While EMRs are getting long in the tooth these days, they haven’t won over many doctors. As physician Robert Wachter notes in his NYT piece on the subject, a 2013 RAND survey found physicians most unhappy with EMRs, citing “poor usability, time-consuming data entry, needless alerts and poor work flows.”

I think it’s pretty obvious why EMRs continue to stay user-hostile. While doctors are the end users of  EMRs, hospital IT leaders and other CXOs make the final buying decisions. And he (or she) who writes the check makes the rules.

In theory, it’s strongly in hospital management’s interests to force EMR vendors to clean up their usability act.  After all, not only do hospital leaders want their EMRs used effectively, they want the data to be robust enough to be usable for value-based care delivery. But the truth is that hospital leaders are nowhere near demanding enough of EMR vendors. And because they’re the ones writing the checks, doctors get stuck with the ugly results.

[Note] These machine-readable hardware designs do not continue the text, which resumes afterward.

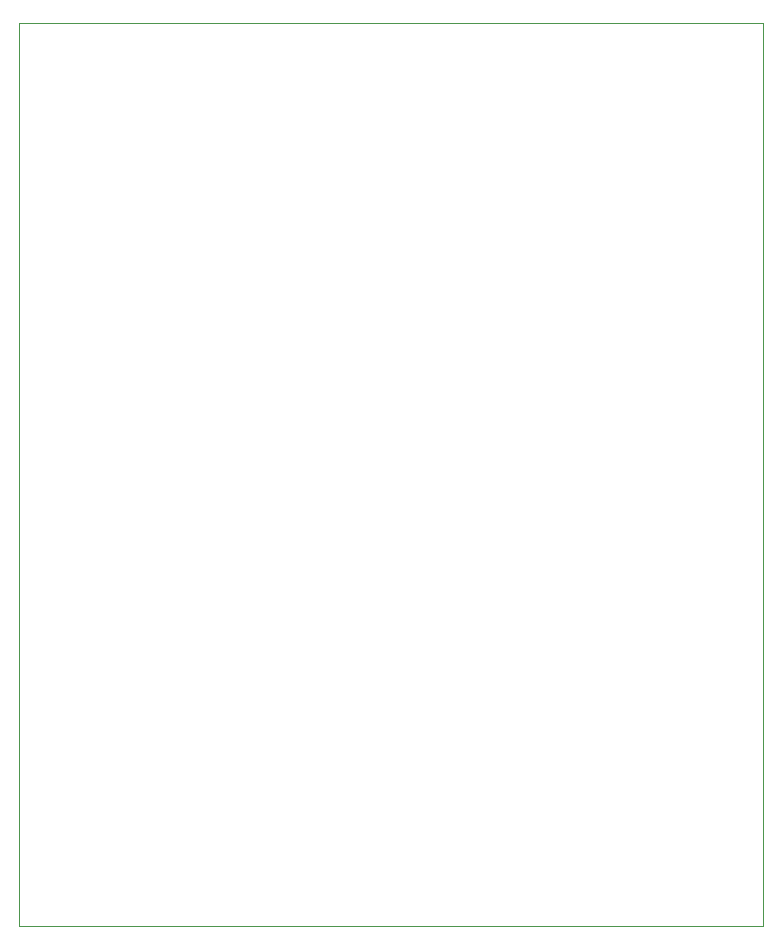
<source format=gbr>
G04 #@! TF.GenerationSoftware,KiCad,Pcbnew,5.1.3-ffb9f22~84~ubuntu18.04.1*
G04 #@! TF.CreationDate,2019-08-04T06:46:36-07:00*
G04 #@! TF.ProjectId,body_part_power,626f6479-5f70-4617-9274-5f706f776572,rev?*
G04 #@! TF.SameCoordinates,Original*
G04 #@! TF.FileFunction,Profile,NP*
%FSLAX46Y46*%
G04 Gerber Fmt 4.6, Leading zero omitted, Abs format (unit mm)*
G04 Created by KiCad (PCBNEW 5.1.3-ffb9f22~84~ubuntu18.04.1) date 2019-08-04 06:46:36*
%MOMM*%
%LPD*%
G04 APERTURE LIST*
%ADD10C,0.050000*%
G04 APERTURE END LIST*
D10*
X150500000Y-111500000D02*
X150500000Y-35000000D01*
X213500000Y-111500000D02*
X150500000Y-111500000D01*
X213500000Y-35000000D02*
X213500000Y-111500000D01*
X150500000Y-35000000D02*
X213500000Y-35000000D01*
M02*

</source>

But what if there was a way to involve both doctors and hospitals financially, as partners, in buying EMRs?  Not being the world’s greatest finance wizard, I don’t know how a hospital and a group of physicians could structure a deal that would allow them to jointly own the hospital’s EMR system. And I’m aware, though I don’t know how they would be addressed, that there could be significant legal issues to be resolved if the hospital was a not-for-profit entity.

But at least in theory, if doctors were paying for a percentage of the EMR, they’d have a lot more say as to what level of usability they’d demand, what features were most important to them, and what price they’d be willing to pay for the system. In other words, if doctors had skin in the game, it would put a great deal of pressure on vendors to make EMRs doctors actually liked.

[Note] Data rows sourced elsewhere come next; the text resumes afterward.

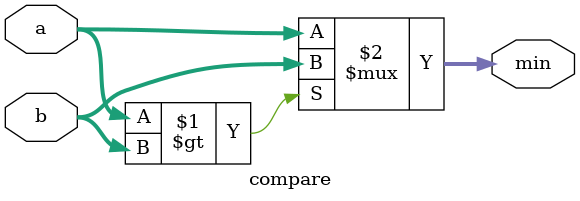
<source format=v>
module compare (a, b, min);

	input [2:0] a;
    input [2:0] b;
    output wire [2:0] min;

    assign min = (a > b) ? b : a;

endmodule
</source>
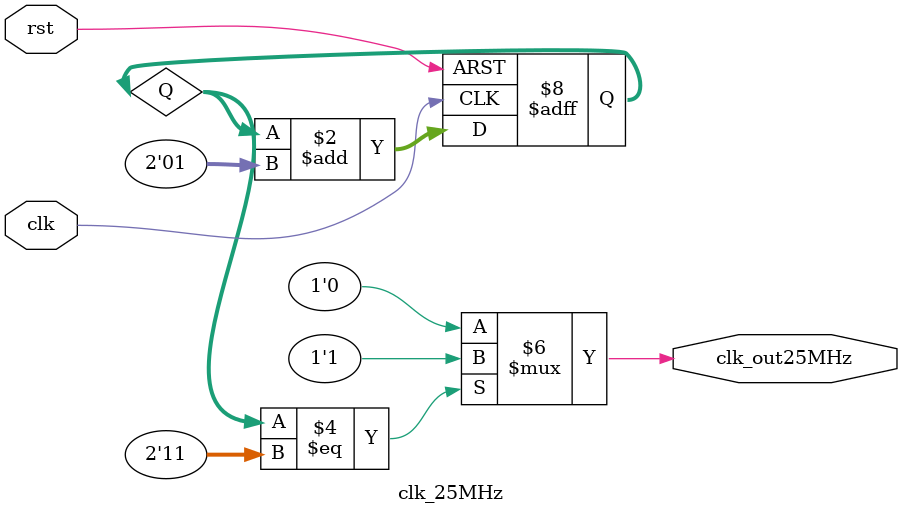
<source format=v>
`timescale 1ns / 1ps



module clk_25MHz(
    input       clk,
    input       rst,
    output  reg clk_out25MHz
    );
    
    reg     [1:0]   Q;
    
    always @(posedge clk, posedge rst)
        if(rst)
            Q <= 2'b0;
        else
            Q <= Q + 2'b01;
    
    always @(*)
        if(Q == 2'b11)
            clk_out25MHz = 1'b1;
        else
            clk_out25MHz = 1'b0;
            
endmodule

</source>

Now, I realize that doctors might have no interest in buying into a technology which has let them down again and again. But there’s a chance that more visionary and tech-friendly physicians might grab the chance to have a substantial say in the EMR-buying process. The idea is worth a look.

About the author

Anne Zieger

Anne Zieger

Anne Zieger is a healthcare journalist who has written about the industry for 30 years. Her work has appeared in all of the leading healthcare industry publications, and she's served as editor in chief of several healthcare B2B sites.

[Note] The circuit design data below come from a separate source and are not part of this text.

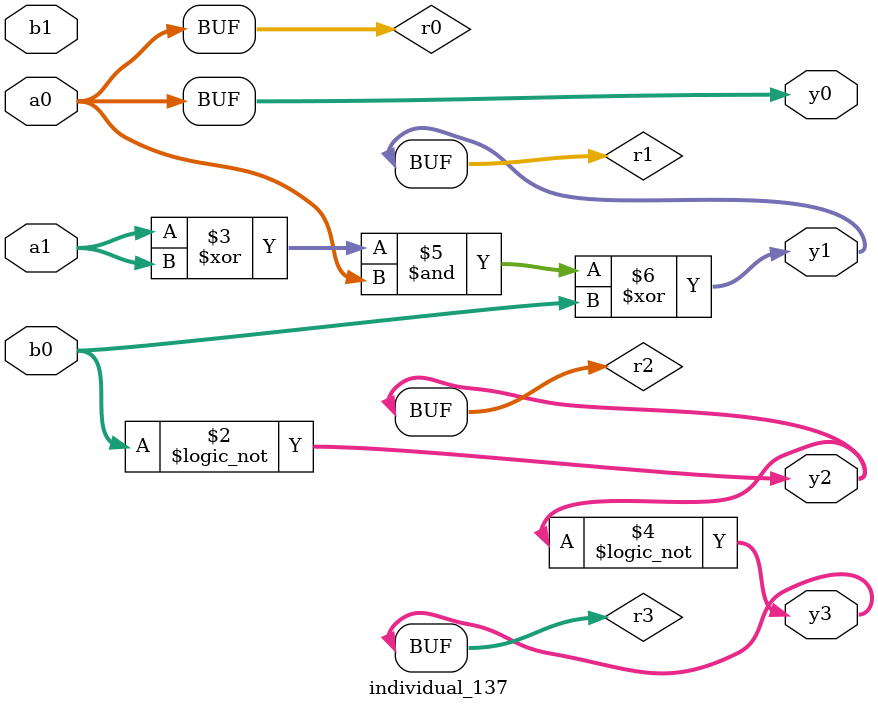
<source format=sv>
module individual_137(input logic [15:0] a1, input logic [15:0] a0, input logic [15:0] b1, input logic [15:0] b0, output logic [15:0] y3, output logic [15:0] y2, output logic [15:0] y1, output logic [15:0] y0);
logic [15:0] r0, r1, r2, r3; 
 always@(*) begin 
	 r0 = a0; r1 = a1; r2 = b0; r3 = b1; 
 	 r2 = ! b0 ;
 	 r1  ^=  a1 ;
 	 r3 = ! r2 ;
 	 r1  &=  a0 ;
 	 r1  ^=  b0 ;
 	 y3 = r3; y2 = r2; y1 = r1; y0 = r0; 
end
endmodule
</source>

  • Many times the EMR’s are very flexible, and physicians do have some say in how the product is installed, however, they frequently do not understand or have the time until go-live when they actually have to use it to provide their input. After the go-live all the hospital teams are so “busy” they don’t have the resources to adjust the screens to support physician workflows. Those who are responsible for selecting the EMR have had a go-live date and the urgency to continue to modify disappears. Many physicians will say their reported issues seem to “fall on deaf ears” thus some of the dissatisfaction. Most hospitals do provide the ability for some physicians to have input in the purchasing of the EMR’s, however, as they say “the devil’s in the details” which no one sees until after the purchase.

  • IMHO, the author has clearly outlined the root cause of the problem – “hospital IT leaders and other CXOs make the final buying decisions.” It is entirely possible to involve physicians during every phase of EMR selection and deployement, but many institutions choose not to. The problem (and the solution) lies not with physicians, but with hospital leadership.